Show every line in the material below in which the string "validité" appears.

Top of DATA FOR REVIEW

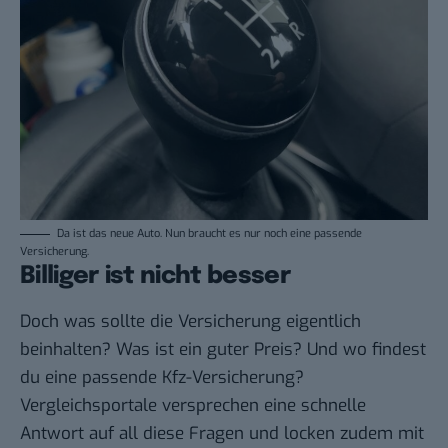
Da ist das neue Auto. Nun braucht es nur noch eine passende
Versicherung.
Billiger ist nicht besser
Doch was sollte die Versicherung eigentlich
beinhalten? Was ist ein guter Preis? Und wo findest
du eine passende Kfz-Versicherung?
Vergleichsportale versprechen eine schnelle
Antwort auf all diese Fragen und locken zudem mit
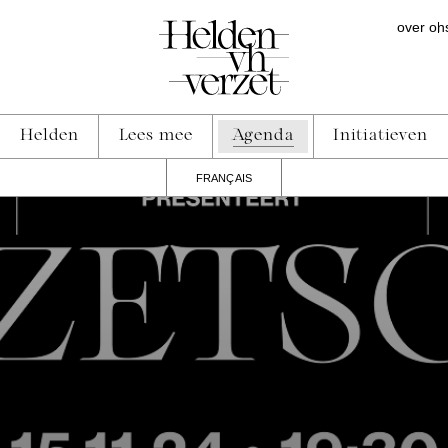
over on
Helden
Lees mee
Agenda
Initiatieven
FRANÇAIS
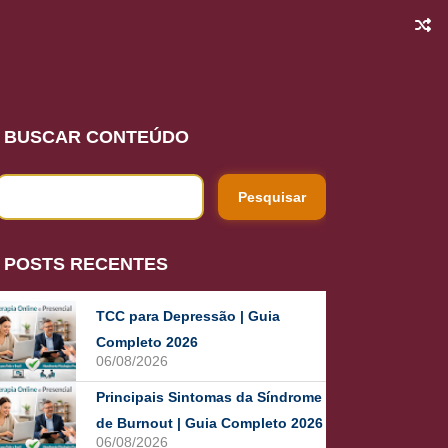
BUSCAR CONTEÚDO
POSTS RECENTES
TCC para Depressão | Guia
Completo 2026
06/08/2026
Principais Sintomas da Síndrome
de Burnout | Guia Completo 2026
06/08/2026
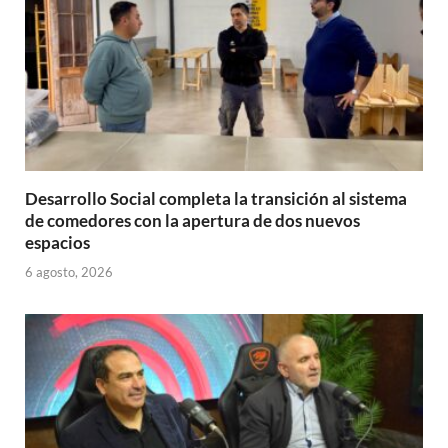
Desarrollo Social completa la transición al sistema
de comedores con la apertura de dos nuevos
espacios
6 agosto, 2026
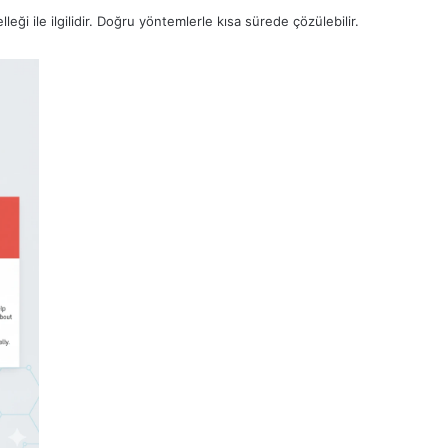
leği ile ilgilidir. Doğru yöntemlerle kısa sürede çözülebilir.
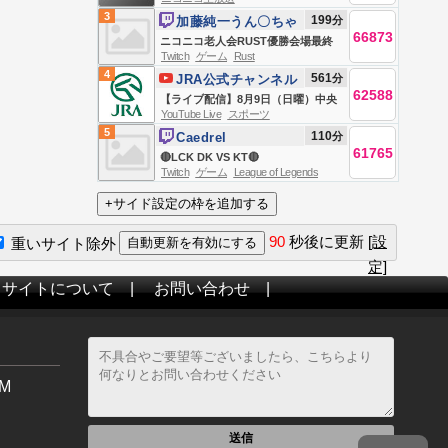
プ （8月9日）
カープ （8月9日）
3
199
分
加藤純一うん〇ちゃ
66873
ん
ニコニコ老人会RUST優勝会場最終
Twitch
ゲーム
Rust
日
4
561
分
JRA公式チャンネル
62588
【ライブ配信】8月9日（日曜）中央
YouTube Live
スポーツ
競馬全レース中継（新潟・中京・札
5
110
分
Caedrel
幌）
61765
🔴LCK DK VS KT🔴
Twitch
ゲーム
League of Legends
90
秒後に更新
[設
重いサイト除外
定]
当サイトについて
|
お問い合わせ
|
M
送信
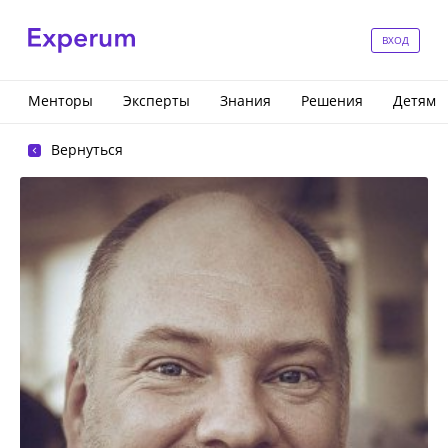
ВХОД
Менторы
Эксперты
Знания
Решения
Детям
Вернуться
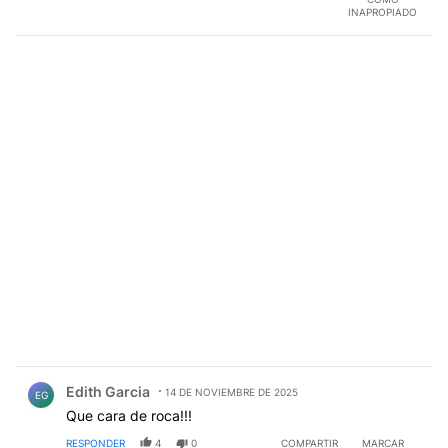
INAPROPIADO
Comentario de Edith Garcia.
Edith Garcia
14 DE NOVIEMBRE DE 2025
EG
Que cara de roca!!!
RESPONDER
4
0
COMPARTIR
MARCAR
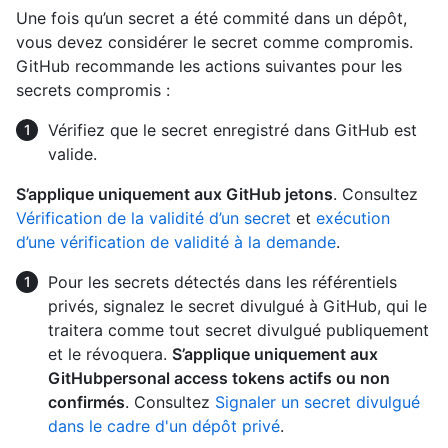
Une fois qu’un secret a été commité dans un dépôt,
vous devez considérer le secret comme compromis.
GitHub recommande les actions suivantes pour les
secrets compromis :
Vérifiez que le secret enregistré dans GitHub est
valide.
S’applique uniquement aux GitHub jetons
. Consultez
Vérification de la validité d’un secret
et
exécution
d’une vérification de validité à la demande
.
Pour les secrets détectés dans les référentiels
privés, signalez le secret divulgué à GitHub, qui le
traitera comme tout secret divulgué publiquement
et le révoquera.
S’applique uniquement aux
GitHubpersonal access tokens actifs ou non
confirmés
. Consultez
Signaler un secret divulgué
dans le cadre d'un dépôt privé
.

Bottom of DATA FOR REVIEW

### RESULT OF THIS EXERCISE
Vérification de la validité d’un secret
d’une vérification de validité à la demande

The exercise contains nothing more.